Data listing:
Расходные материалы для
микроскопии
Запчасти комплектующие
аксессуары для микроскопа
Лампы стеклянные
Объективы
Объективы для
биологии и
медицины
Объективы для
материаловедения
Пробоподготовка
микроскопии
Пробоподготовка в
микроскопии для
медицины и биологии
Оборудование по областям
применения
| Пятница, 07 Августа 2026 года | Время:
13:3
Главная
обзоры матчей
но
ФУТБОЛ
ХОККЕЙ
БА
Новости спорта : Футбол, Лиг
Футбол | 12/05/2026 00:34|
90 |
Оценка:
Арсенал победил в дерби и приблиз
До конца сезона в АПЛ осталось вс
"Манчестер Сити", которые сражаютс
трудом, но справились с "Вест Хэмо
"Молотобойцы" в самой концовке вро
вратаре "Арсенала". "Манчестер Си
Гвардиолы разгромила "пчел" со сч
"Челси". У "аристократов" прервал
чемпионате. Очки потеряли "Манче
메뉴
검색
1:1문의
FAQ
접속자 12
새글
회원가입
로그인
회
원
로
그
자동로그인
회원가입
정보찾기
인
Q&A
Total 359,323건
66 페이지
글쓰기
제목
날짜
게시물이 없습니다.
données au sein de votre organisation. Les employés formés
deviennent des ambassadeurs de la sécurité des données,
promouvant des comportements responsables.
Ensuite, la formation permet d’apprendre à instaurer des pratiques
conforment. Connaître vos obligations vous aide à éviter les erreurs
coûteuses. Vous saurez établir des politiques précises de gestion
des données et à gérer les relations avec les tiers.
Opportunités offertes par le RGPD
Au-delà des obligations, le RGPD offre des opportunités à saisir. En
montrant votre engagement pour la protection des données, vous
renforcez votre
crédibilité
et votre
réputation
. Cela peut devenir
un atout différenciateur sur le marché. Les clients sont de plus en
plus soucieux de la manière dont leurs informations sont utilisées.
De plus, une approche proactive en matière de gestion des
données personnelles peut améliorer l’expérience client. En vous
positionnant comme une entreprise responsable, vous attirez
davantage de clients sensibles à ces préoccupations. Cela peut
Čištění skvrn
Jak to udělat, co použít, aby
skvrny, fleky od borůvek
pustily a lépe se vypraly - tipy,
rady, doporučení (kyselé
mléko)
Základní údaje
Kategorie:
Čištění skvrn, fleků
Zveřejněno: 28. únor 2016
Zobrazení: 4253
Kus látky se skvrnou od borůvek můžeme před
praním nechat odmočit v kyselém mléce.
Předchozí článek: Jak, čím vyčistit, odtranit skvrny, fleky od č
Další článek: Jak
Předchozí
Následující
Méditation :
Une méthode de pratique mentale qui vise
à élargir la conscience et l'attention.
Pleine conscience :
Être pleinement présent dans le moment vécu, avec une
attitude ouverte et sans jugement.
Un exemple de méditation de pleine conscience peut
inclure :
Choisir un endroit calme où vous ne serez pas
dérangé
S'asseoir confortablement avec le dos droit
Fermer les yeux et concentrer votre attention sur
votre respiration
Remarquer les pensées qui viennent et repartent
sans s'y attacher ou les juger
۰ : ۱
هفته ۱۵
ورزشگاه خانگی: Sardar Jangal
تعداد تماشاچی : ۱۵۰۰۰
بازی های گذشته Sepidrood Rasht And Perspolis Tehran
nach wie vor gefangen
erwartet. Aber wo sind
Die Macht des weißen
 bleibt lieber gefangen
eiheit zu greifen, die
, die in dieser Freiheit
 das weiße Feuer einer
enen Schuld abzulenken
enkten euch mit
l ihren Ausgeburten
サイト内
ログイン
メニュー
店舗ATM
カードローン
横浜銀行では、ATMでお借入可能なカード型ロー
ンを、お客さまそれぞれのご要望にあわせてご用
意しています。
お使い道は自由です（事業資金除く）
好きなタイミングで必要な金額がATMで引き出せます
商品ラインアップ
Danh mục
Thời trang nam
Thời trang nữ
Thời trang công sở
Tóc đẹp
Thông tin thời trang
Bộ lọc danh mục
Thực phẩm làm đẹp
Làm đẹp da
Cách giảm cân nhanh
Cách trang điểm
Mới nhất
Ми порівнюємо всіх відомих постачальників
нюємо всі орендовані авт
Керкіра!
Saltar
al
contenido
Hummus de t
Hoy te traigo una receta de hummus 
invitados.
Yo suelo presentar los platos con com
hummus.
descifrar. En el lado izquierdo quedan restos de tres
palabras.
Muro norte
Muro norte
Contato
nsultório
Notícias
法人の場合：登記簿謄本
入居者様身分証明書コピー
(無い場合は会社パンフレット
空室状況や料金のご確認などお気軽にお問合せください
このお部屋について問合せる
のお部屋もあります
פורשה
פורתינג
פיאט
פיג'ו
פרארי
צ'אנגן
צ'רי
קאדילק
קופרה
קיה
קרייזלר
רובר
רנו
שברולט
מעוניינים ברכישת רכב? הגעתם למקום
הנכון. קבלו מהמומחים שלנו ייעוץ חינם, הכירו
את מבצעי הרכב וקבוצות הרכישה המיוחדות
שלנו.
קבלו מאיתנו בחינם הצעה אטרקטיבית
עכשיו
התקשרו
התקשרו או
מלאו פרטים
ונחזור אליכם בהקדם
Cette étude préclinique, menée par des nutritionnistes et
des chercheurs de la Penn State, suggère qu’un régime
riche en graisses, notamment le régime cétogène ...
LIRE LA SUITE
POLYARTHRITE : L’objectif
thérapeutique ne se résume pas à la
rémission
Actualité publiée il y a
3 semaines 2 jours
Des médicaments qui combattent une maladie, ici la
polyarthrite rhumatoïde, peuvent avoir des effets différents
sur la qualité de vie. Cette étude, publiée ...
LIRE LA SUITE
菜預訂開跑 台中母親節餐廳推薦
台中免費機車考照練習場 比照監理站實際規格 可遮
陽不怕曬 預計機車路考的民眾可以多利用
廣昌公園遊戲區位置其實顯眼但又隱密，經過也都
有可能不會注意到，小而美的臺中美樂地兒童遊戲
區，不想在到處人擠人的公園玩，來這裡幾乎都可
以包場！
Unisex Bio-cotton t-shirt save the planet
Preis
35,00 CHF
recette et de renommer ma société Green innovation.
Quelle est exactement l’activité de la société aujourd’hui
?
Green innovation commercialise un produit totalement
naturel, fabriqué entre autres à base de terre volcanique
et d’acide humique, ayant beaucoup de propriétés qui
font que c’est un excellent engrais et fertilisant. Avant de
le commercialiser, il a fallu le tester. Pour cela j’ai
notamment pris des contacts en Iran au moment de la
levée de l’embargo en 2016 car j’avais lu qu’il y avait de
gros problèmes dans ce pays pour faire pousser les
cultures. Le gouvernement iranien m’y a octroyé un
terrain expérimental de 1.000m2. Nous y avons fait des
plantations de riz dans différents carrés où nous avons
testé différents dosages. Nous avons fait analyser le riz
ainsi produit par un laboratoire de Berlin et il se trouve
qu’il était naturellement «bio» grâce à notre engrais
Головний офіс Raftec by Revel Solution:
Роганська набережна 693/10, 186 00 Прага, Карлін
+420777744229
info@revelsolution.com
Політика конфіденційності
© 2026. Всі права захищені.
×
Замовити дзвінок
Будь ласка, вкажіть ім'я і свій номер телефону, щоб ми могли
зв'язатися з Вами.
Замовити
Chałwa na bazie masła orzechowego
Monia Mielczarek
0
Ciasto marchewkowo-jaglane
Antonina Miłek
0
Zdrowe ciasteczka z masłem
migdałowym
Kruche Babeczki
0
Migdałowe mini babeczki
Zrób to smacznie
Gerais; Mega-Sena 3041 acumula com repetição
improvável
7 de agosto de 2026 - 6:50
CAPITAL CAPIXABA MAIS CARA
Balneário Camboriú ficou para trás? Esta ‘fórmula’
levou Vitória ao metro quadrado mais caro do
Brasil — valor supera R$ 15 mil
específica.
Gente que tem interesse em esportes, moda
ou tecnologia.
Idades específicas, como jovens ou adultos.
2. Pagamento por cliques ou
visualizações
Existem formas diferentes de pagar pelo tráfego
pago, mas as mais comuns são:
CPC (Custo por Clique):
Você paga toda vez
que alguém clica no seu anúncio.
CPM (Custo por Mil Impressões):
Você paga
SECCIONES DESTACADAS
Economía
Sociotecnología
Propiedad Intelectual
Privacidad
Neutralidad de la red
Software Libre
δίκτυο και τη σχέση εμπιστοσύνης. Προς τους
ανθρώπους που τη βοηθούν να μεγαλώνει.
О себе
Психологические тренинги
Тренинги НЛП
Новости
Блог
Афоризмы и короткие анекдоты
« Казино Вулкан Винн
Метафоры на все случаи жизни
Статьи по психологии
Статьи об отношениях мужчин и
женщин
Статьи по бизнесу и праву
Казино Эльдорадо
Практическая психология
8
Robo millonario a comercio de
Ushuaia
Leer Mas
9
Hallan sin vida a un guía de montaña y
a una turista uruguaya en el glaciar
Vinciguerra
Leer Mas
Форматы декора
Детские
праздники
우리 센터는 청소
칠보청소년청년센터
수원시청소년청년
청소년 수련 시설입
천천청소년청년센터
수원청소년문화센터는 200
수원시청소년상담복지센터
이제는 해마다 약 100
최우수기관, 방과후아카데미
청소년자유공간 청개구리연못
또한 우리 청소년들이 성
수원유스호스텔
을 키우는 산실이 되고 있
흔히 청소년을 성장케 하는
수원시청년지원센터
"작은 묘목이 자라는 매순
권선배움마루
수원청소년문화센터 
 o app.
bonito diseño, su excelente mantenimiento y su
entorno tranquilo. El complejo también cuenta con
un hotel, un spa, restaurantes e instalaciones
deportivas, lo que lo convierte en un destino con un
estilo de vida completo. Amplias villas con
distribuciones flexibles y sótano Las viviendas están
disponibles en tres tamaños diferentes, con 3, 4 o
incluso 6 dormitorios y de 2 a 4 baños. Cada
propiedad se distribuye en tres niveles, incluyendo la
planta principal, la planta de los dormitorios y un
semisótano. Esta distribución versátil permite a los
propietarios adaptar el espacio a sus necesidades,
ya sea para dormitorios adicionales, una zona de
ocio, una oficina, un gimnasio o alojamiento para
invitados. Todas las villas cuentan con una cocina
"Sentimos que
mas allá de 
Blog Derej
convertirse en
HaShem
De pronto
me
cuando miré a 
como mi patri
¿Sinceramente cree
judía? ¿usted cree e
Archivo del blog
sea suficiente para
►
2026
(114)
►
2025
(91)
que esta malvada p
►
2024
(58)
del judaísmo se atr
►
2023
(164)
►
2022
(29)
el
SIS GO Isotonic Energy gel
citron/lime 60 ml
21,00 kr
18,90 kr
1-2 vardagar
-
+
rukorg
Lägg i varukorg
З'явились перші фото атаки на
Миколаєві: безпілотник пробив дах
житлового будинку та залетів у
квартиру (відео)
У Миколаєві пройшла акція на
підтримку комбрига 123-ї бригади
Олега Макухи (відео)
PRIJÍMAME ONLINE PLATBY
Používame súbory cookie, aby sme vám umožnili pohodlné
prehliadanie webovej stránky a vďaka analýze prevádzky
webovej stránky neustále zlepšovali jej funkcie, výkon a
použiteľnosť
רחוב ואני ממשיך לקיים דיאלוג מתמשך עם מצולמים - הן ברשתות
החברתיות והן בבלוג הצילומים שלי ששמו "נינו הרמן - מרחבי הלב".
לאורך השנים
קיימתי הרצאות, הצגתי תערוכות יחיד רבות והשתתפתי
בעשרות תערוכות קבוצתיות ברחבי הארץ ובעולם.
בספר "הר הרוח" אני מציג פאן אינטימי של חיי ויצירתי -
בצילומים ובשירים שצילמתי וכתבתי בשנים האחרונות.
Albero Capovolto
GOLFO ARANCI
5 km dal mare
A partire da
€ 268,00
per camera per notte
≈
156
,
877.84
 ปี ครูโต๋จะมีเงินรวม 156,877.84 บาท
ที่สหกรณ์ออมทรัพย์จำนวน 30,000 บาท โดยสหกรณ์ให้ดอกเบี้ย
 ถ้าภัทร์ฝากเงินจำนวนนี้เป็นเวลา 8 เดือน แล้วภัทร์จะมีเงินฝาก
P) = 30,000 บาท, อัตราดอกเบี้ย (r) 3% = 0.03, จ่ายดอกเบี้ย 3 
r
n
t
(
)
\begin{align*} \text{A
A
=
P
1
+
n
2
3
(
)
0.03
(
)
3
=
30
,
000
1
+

Your task: Write out the entries verbatim, from the first line through the line that contains "promouvant des comportements responsables.", including both.

Result of the task:
Расходные материалы для
микроскопии
Запчасти комплектующие
аксессуары для микроскопа
Лампы стеклянные
Объективы
Объективы для
биологии и
медицины
Объективы для
материаловедения
Пробоподготовка
микроскопии
Пробоподготовка в
микроскопии для
медицины и биологии
Оборудование по областям
применения
| Пятница, 07 Августа 2026 года | Время:
13:3
Главная
обзоры матчей
но
ФУТБОЛ
ХОККЕЙ
БА
Новости спорта : Футбол, Лиг
Футбол | 12/05/2026 00:34|
90 |
Оценка:
Арсенал победил в дерби и приблиз
До конца сезона в АПЛ осталось вс
"Манчестер Сити", которые сражаютс
трудом, но справились с "Вест Хэмо
"Молотобойцы" в самой концовке вро
вратаре "Арсенала". "Манчестер Си
Гвардиолы разгромила "пчел" со сч
"Челси". У "аристократов" прервал
чемпионате. Очки потеряли "Манче
메뉴
검색
1:1문의
FAQ
접속자 12
새글
회원가입
로그인
회
원
로
그
자동로그인
회원가입
정보찾기
인
Q&A
Total 359,323건
66 페이지
글쓰기
제목
날짜
게시물이 없습니다.
données au sein de votre organisation. Les employés formés
deviennent des ambassadeurs de la sécurité des données,
promouvant des comportements responsables.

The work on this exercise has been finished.